* **SUPPLIED TEXT**:

----

The European Union must use its influence, power, and resources to build global justice and enable a Global Green Deal. The accelerating climate crisis is undermining peace and prosperity the world over. The future of the climate depends on every country in the world taking action and stopping fossil fuels.
For centuries, we have been exploiting the Global South, hindering development by imposing economic structures and exploiting people, land, and resources. Global justice, in action and not just words, is an ethical responsibility but also a geopolitical need.
Our proposals combine international partnerships and trade reform with international cooperation on equal terms and humanitarian initiatives. They are rooted in our commitment to global justice and the Sustainable Development Goals, as well as our awareness of colonialism’s persistent legacy.
Recognizing our responsibilities through climate diplomacy
We want climate diplomacy to be central to the EU’s relations with its global partners. The EU must recognize the role European countries have made in contributing to placing the Global South at the front line of the climate crisis. As set out in the Paris Agreement, the EU must honour commitments to providing international climate finance for mitigation and adaptation in line with its fair share and make multi-year pledges to the new Loss and Damage Fund. The EU can lead the way by building high-ambition climate coalitions on investment, sectoral and technological priorities for decarbonisation.

----

* **BRIEF A**: Count the lines in the entries that contain the string "appétits", treating uppercase and lowercase as different, and give only the number.
The entries have no connection to the passage on EU climate policy.

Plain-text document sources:
----

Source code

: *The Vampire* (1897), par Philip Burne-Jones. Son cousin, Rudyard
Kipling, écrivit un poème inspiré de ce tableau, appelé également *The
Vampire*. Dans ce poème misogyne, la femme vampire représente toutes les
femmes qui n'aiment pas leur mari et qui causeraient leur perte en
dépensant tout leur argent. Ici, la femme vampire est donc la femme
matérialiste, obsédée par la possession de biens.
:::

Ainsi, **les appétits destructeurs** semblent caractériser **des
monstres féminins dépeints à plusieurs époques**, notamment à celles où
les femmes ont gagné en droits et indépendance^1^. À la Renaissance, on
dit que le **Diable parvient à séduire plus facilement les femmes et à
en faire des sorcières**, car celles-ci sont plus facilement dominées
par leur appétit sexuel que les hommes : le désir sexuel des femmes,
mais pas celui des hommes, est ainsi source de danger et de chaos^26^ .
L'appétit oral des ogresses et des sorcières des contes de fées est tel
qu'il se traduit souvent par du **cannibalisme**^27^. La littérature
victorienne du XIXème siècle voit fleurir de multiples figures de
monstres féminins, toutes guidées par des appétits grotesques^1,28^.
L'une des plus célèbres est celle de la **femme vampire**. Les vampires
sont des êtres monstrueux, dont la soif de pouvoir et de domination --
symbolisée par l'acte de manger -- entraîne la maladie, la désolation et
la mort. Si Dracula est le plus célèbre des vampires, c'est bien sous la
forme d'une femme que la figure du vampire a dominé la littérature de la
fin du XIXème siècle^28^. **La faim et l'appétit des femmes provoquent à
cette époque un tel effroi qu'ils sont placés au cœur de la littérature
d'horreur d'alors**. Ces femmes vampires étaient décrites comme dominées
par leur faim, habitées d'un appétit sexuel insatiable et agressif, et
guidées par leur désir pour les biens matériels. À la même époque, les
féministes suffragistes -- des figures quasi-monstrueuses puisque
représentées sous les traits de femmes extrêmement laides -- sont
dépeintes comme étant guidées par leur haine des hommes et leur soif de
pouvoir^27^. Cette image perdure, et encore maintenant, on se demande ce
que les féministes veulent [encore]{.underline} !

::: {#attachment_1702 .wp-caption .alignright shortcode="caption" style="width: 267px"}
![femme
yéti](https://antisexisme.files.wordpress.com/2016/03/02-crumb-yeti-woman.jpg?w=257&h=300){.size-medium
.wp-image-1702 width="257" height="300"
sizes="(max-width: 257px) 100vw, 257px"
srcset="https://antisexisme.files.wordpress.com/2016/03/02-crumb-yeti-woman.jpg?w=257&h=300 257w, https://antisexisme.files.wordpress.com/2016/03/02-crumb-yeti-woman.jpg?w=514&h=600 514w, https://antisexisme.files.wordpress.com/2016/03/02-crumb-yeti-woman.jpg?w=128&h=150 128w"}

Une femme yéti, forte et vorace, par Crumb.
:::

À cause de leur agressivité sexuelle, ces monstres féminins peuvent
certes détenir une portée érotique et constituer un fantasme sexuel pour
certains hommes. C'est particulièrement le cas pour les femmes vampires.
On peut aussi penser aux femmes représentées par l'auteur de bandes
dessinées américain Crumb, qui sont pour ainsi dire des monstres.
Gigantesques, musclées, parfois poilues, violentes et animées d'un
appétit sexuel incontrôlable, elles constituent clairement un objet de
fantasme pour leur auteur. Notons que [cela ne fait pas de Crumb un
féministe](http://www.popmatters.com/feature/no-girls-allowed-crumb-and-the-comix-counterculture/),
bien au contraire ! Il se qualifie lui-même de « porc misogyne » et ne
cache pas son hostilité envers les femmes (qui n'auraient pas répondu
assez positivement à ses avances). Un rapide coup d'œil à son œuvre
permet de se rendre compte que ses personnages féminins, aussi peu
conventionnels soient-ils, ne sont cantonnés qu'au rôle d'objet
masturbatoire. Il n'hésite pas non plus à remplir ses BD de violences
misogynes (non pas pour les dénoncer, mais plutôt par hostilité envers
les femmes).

----

* **BRIEF B**: Output the part of the passage on EU climate policy starting with "The European Union" and going on through "stopping fossil fuels.", copied word for word.

* **EXERCISE OUTPUT A**: 2

* **EXERCISE OUTPUT B**:
The European Union must use its influence, power, and resources to build global justice and enable a Global Green Deal. The accelerating climate crisis is undermining peace and prosperity the world over. The future of the climate depends on every country in the world taking action and stopping fossil fuels.